Entscheidungsstichwort (Thema)
Tarifgeltung im Beitrittsgebiet – Firmentarifvertrag
Leitsatz (amtlich)
1. Ein mit der Gewerkschaft ÖTV im Jahr 1982 abgeschlossener Firmentarifvertrag, dessen Geltungsbereich sich auf „die Arbeitnehmer” des Unternehmens erstreckt, gilt seit dem 3. Oktober 1990 mangels anderweitiger tariflicher Bestimmung auch für Arbeitnehmer, die in Betriebsstätten des Arbeitgebers im Beitrittsgebiet beschäftigt werden.

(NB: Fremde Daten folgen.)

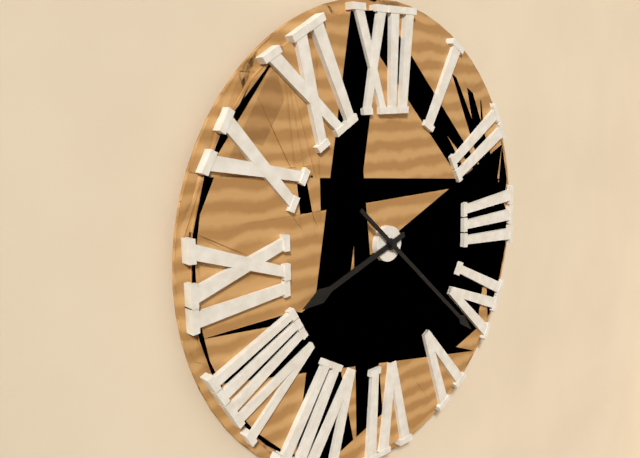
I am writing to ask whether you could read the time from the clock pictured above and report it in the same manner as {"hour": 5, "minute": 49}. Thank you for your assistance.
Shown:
{"hour": 8, "minute": 22}
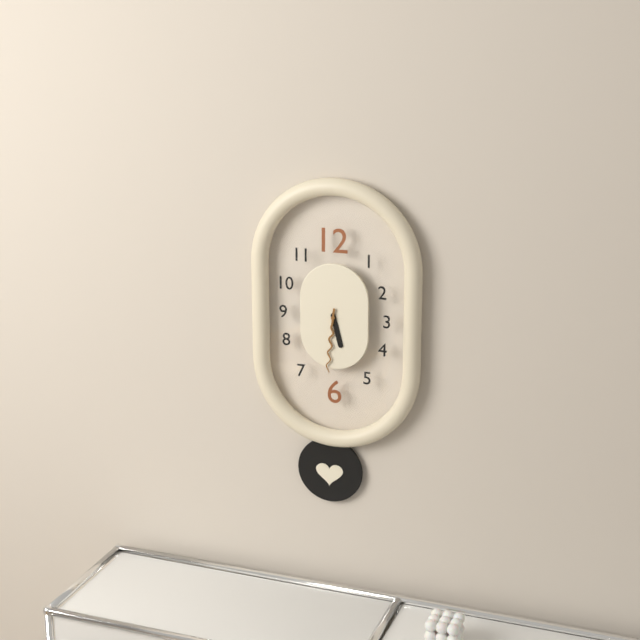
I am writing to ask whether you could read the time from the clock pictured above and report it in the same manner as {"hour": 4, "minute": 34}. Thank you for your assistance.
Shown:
{"hour": 5, "minute": 31}
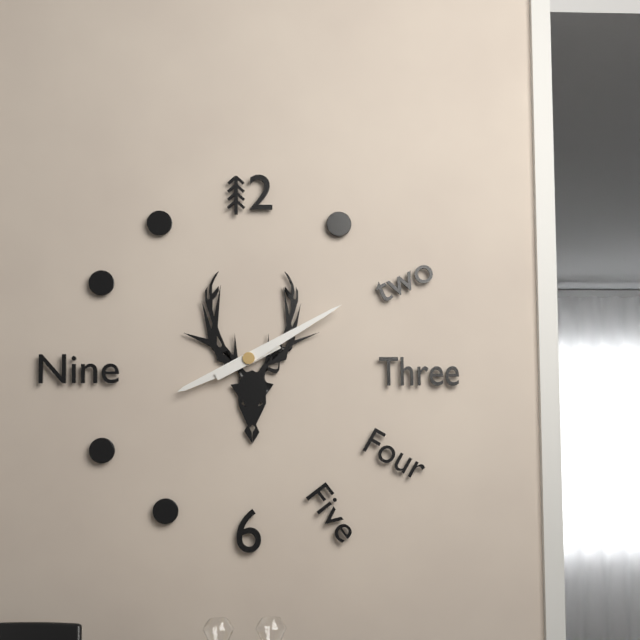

2. Bestimmt ein solcher Firmentarifvertrag die Anwendung des Bundes-Angestelltentarifvertrags vom 23. Februar 1961 (BAT) und der diesen ergänzenden Tarifverträge, richten sich auch die Arbeitsverhältnisse dieser Arbeitnehmer nach dem BAT und nicht nach dem BAT-O. Dieser ist kein den BAT ergänzender Tarifvertrag im Sinne der Verweisungsnorm des Firmentarifvertrags.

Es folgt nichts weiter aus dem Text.